__Data extract__
######

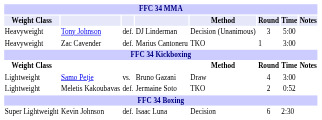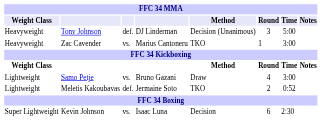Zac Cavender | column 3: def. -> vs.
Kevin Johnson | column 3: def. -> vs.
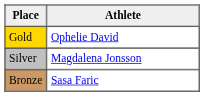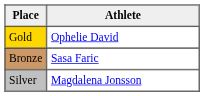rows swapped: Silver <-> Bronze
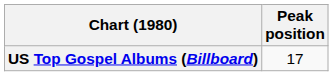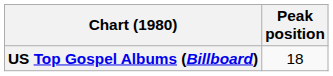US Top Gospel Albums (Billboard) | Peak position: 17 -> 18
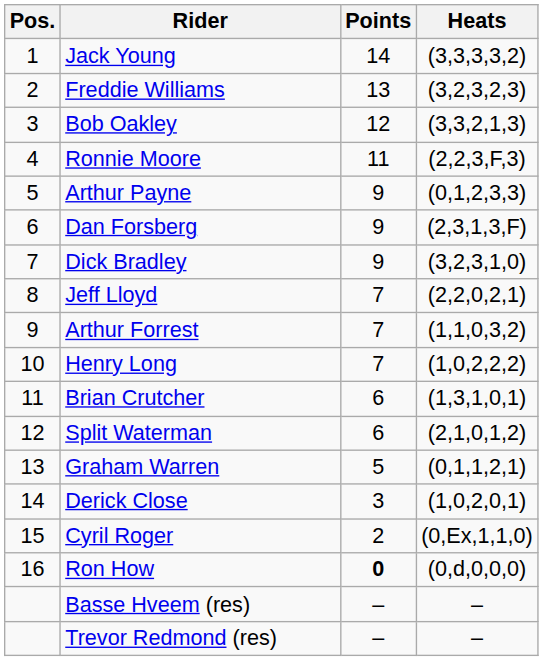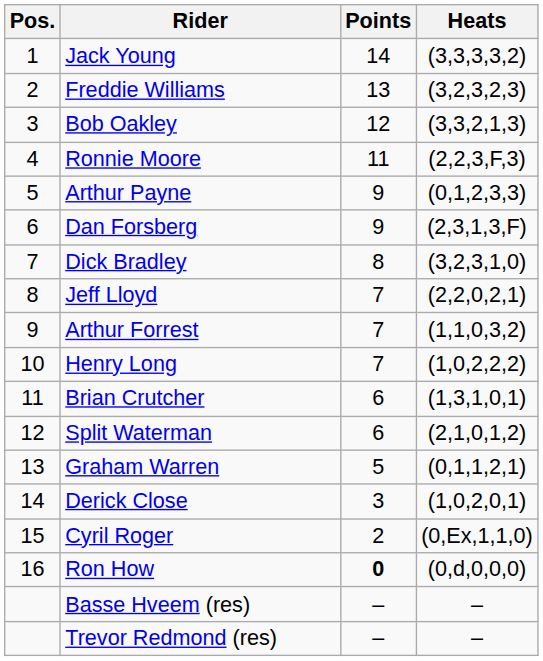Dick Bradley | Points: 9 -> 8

######

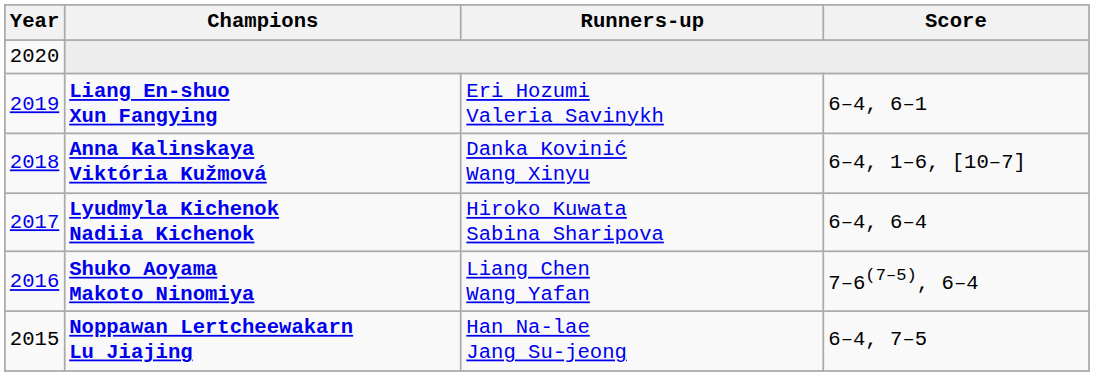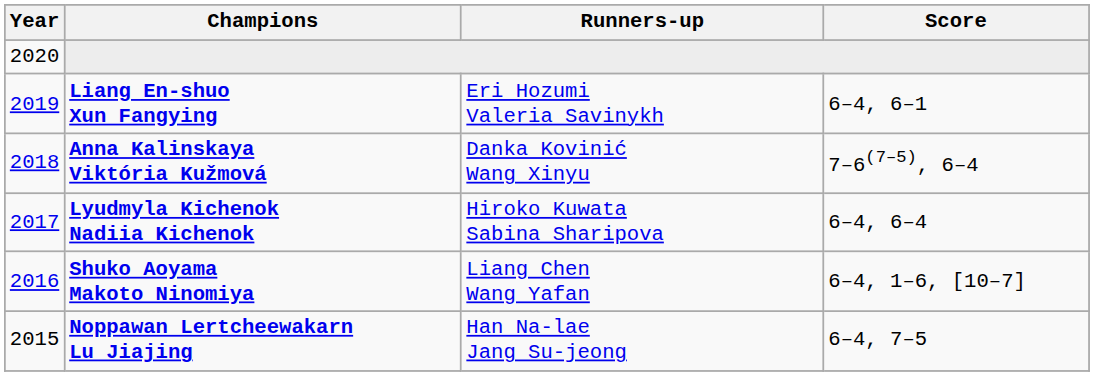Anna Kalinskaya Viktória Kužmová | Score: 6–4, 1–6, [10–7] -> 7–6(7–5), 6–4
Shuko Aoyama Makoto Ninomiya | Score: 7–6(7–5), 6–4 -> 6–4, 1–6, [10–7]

######

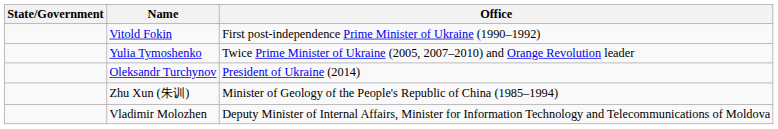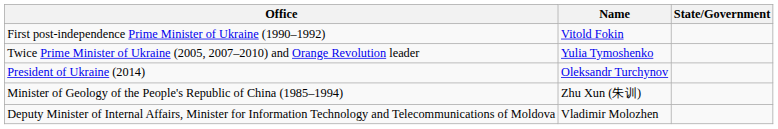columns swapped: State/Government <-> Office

######

__Goal__
Repeat the listing from the line containing "Anna Kalinskaya Viktória" through the line containing "Shuko Aoyama Makoto", inclusive, and leave out the pictures.

__Answer to this task__
Anna Kalinskaya Viktória Kužmová | Score: 6–4, 1–6, [10–7] -> 7–6(7–5), 6–4
Shuko Aoyama Makoto Ninomiya | Score: 7–6(7–5), 6–4 -> 6–4, 1–6, [10–7]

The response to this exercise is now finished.